Musikalisch ist das neue Album von van Dyk nichts wirklich Neues. Keiner der vorgestellten Songs hat das Potential wirklich überraschend und frisch zu wirken. Es gibt wenig Twists, wenig Dramaturgie und wenig Experimentelles. Man könnte durchaus denken, dass die dargebotenen Stücke nicht unbedingt einer musikalischen Motivation entsprangen. Beim Anspielen der ersten Töne weiß man bereits, wie Mitte und Ende ausschauen. Einzig die Künstler mit denen zusammengearbeitet wurde, lassen eine gewisse Progression erkennen, so z.B. überzeugte Reamonn Sänger Rea Garvey ad hoc.
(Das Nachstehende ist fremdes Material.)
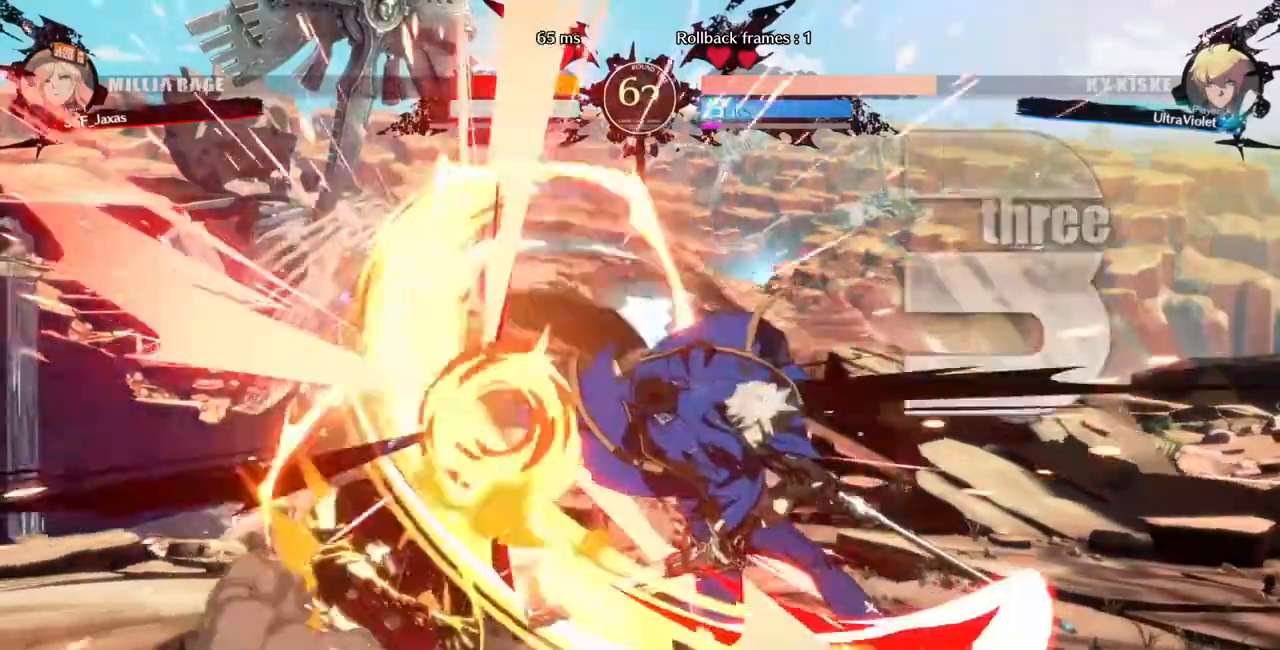
{"dt_ms": 520, "buttons": [], "events": [[360, "DPAD_DOWN", "up"], [360, "DPAD_LEFT", "up"]]}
Etliche Songs werden dennoch leider nur durch den massiven Einsatz von Vocals getragen; Vocals, deren Charakter mehr einem Mitträller-Refrain ähneln, denn im weiteren Sinne anspruchsvoll zu sein. Ihre triviale Bestimmung jedoch werden diese Songs sicherlich formidabel erfüllen, da ganz gezielt auf massenmediale Kompatibilität und die Personalie Matthias Paul gesetzt wurde. Optisch wird Letzterer auch durch die Bühnenshow empor gehoben. Außer ein paar netten synchron geschalteten Scannern und dem fast permanent beleuchteten van Dyk, erscheint auf den Leinwänden nichts wirklich aufregendes, wo doch z.B. Daft Punk eindrucksvoll bewies, welch Potential Licht und Ton haben, wenn sie vermengt und zur Explosion gebracht werden. Der Ablauf war konzentriert, wirkte allerdings aufgesetzt, statisch und meilenweit von dem entfernt, was man einen quirligen Live Act nennt.

Beim niederbringen dieser Zeilen erinnere ich mich sofort an die Kritik, die ich anlässlich des Junkie XL Albums Today schrieb. Die Gemeinsamkeit mit Paul van Dyks In Between ist die Intention der Sicherung bereits erreichter Marktanteile; Zuwachs nicht unerwünscht. Die Fans jedoch werden trotz aller Kritik ganz sicher dafür sorgen, dass dieses Ziel des finanziellen Profits auch erreicht wird. Immerhin müssen durch den Marktwert des gebürtigen Eisenhüttenstädters mittlerweile viele hungrige Mäuler gestopft werden.
Vertonter Kapitalismus, inszeniert durch die Paul van Dyk GmbH? Nun ja, das werden vergötternde Fans sicherlich anders sehen. Menschen mit gesundem Kritikempfinden hingegen kommen an dieser Fragestellung nicht vorbei.

Doch nun zu Carl… Cox Roxxx… Und das bewies er auch wieder im Rahmen der Vandit Night. Der Sunnyboy und einzige Farbklecks konnte allerdings nicht so wie er wollte. Nur 2 Stunden, und dann mit seichten Trance-Einflüssen, welche die geforderte Anpassung seines DJ-Sets an eine lange Nacht symbolisierten, in der die Running Order das Wort van Dyk satte 3-Mal enthielt. Auch schien der Lichtjockey mehr mit Cox denn als mit anderen Acts zu sympathisieren, wurden die Lichteffekte doch erst interessant, als das Schwergewicht seine Technorhythmen wuchtig wie eine Schlachtwallküre in den Arena Tanzkessel hinabsausen ließ.

Die Nacht war schneller vorbei als gedacht. Nachdem mir ein netter Security-GorillaMensch die Brille (absichtlich?) aus dem Gesicht riss und dabei die Gläser zu Bruch gingen, war der Blick auf den zweiten Floor im Glashaus, mit z.B. Santiago Nino, nur noch sehr verschwommen möglich.